"""

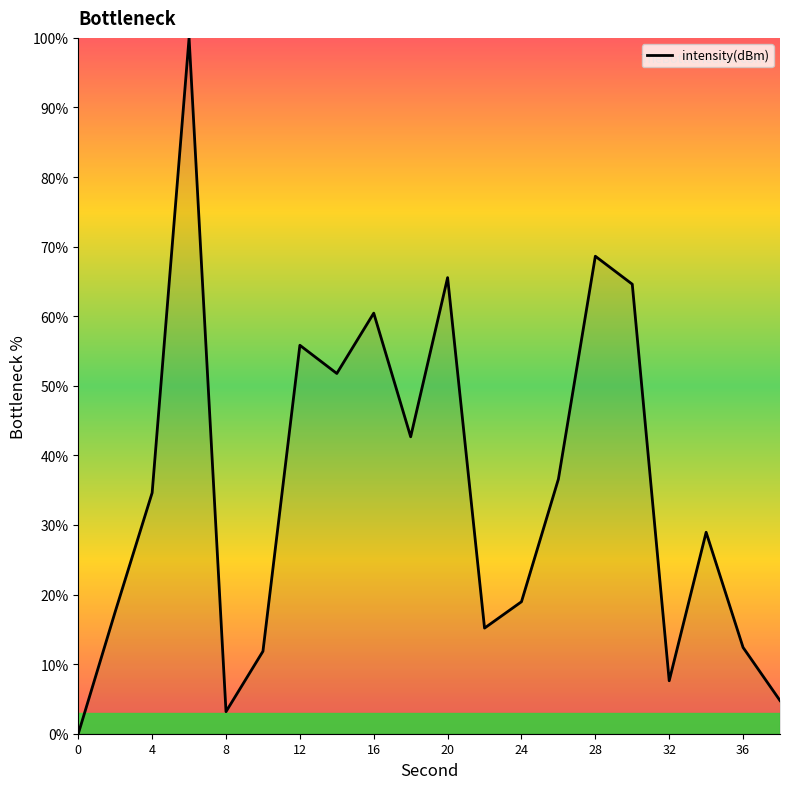

True or false: the data has more than 2 interior local peaks.

True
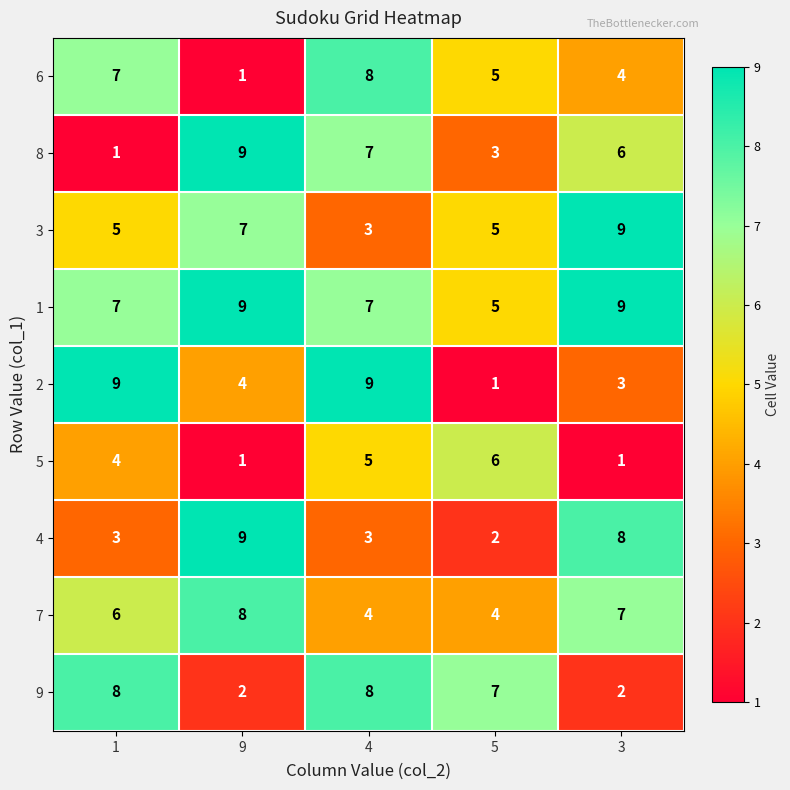

Count the 8 values in the range 3 to 7.

3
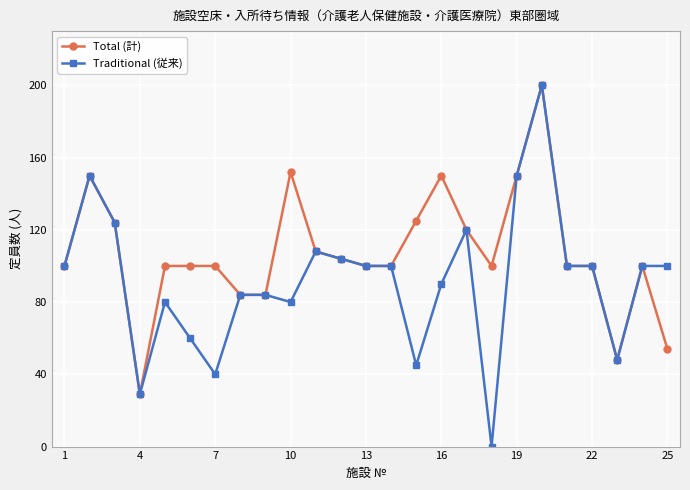

Which series has the widest spread of values?

Traditional (従来)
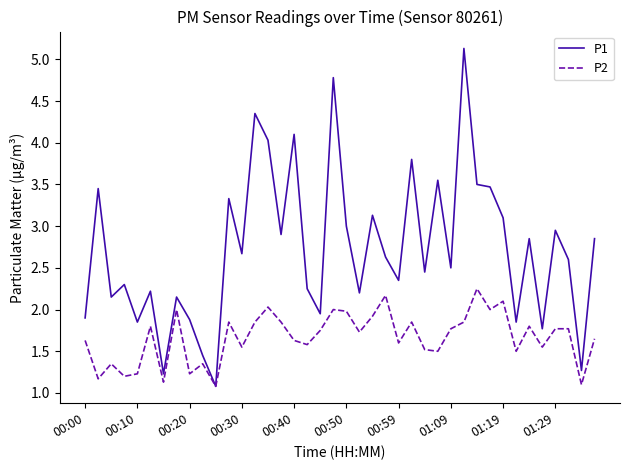

Rank the series by their average value, from lowest to highest.

P2, P1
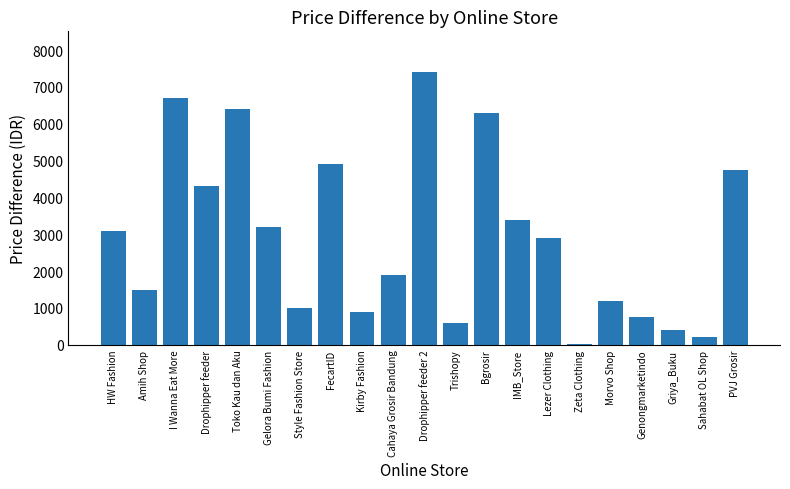

What is the change in value from HW Fashion to Cahaya Grosir Bandung?

-1200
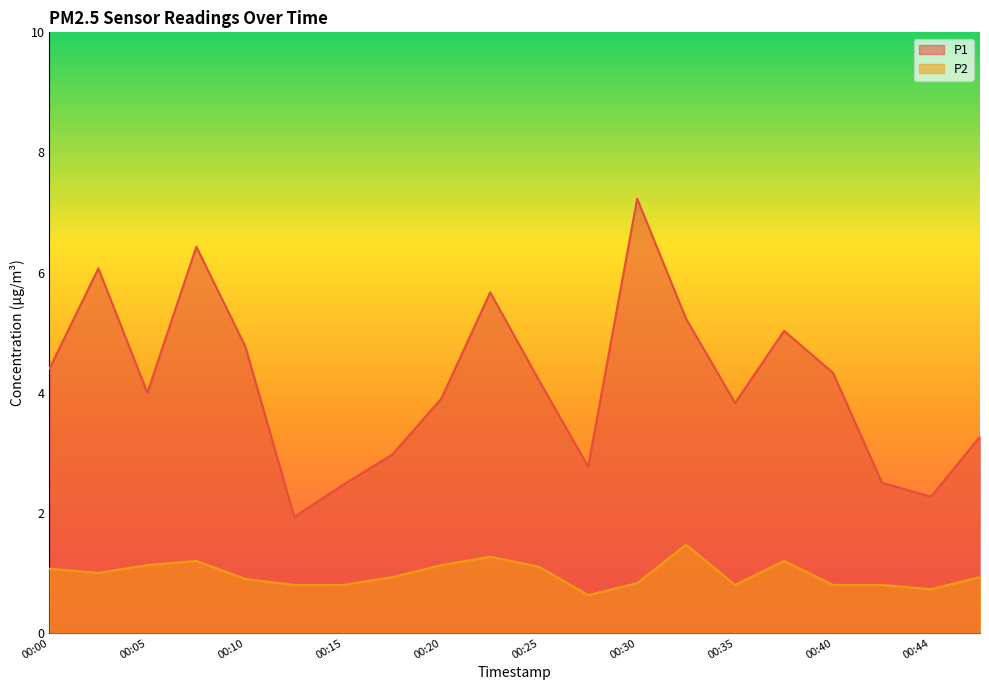

Which series changed the most between 00:05 and 00:37?

P1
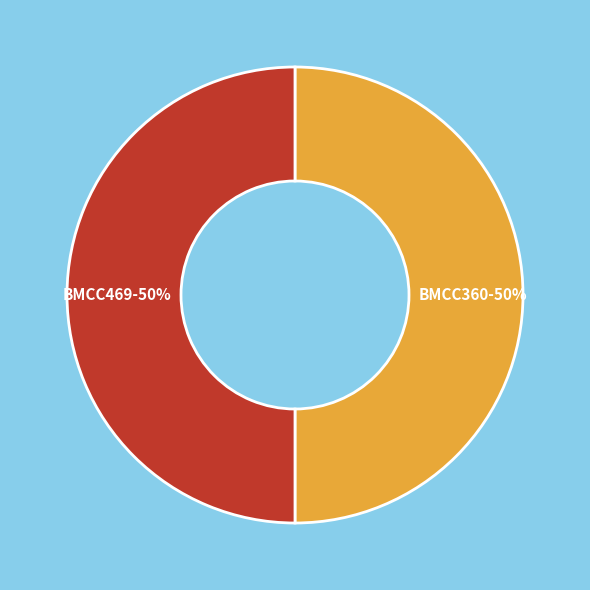

Is it true that BMCC469 is 50% of the pie?

True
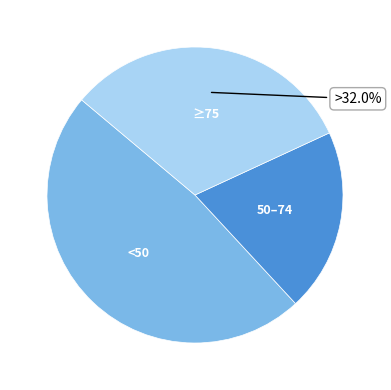

Which has a higher value, 50–74 or <50?

<50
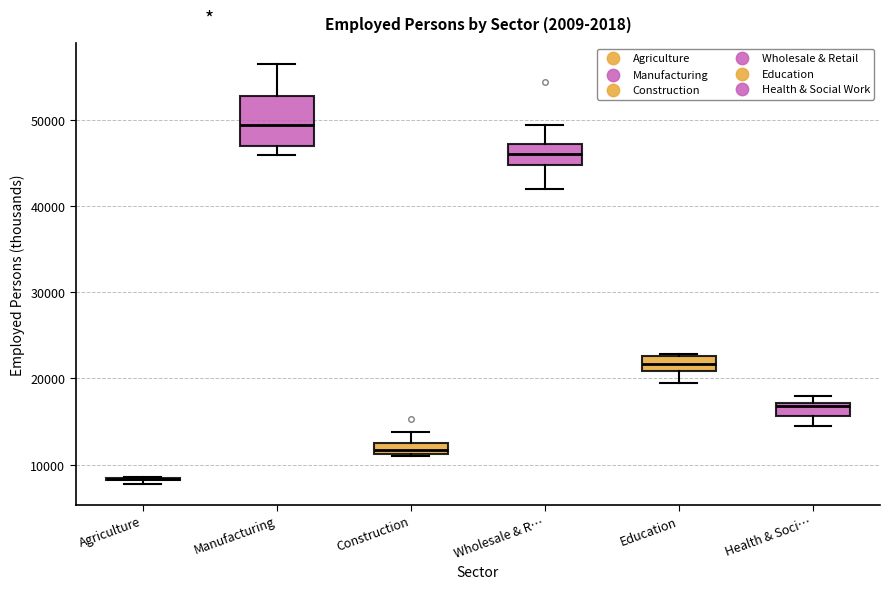

Where is the lower edge of the box for Health & Soci… on the y-axis? The values are not printed on the chart, so give them approximately, as read against the axis.

16000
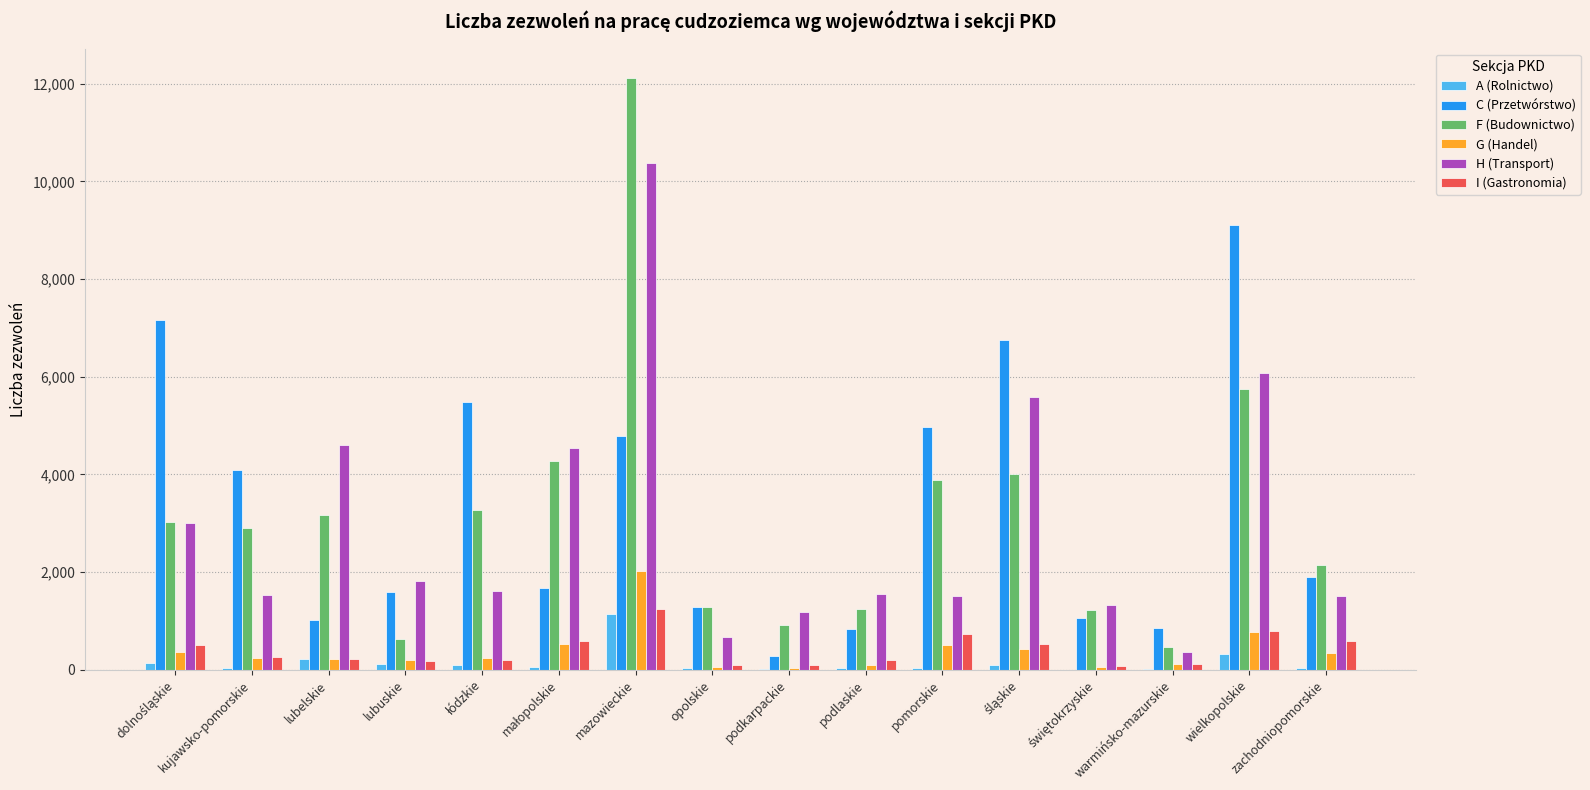

What is the sum of all F (Budownictwo) values?

50347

"""

- WORK REQUIRED: Please rewrite all of these lines with "series" switched to "data series" everywhere it appears and nothing else altered. Leave the pictures out of your answer.

- SOLUTION TO THIS EXERCISE:
True or false: the data has more than 2 interior local peaks.

True

Count the 8 values in the range 3 to 7.

3

Which data series has the widest spread of values?

Traditional (従来)

Rank the data series by their average value, from lowest to highest.

P2, P1

What is the change in value from HW Fashion to Cahaya Grosir Bandung?

-1200

Which data series changed the most between 00:05 and 00:37?

P1

Is it true that BMCC469 is 50% of the pie?

True

Which has a higher value, 50–74 or <50?

<50

Where is the lower edge of the box for Health & Soci… on the y-axis? The values are not printed on the chart, so give them approximately, as read against the axis.

16000

What is the sum of all F (Budownictwo) values?

50347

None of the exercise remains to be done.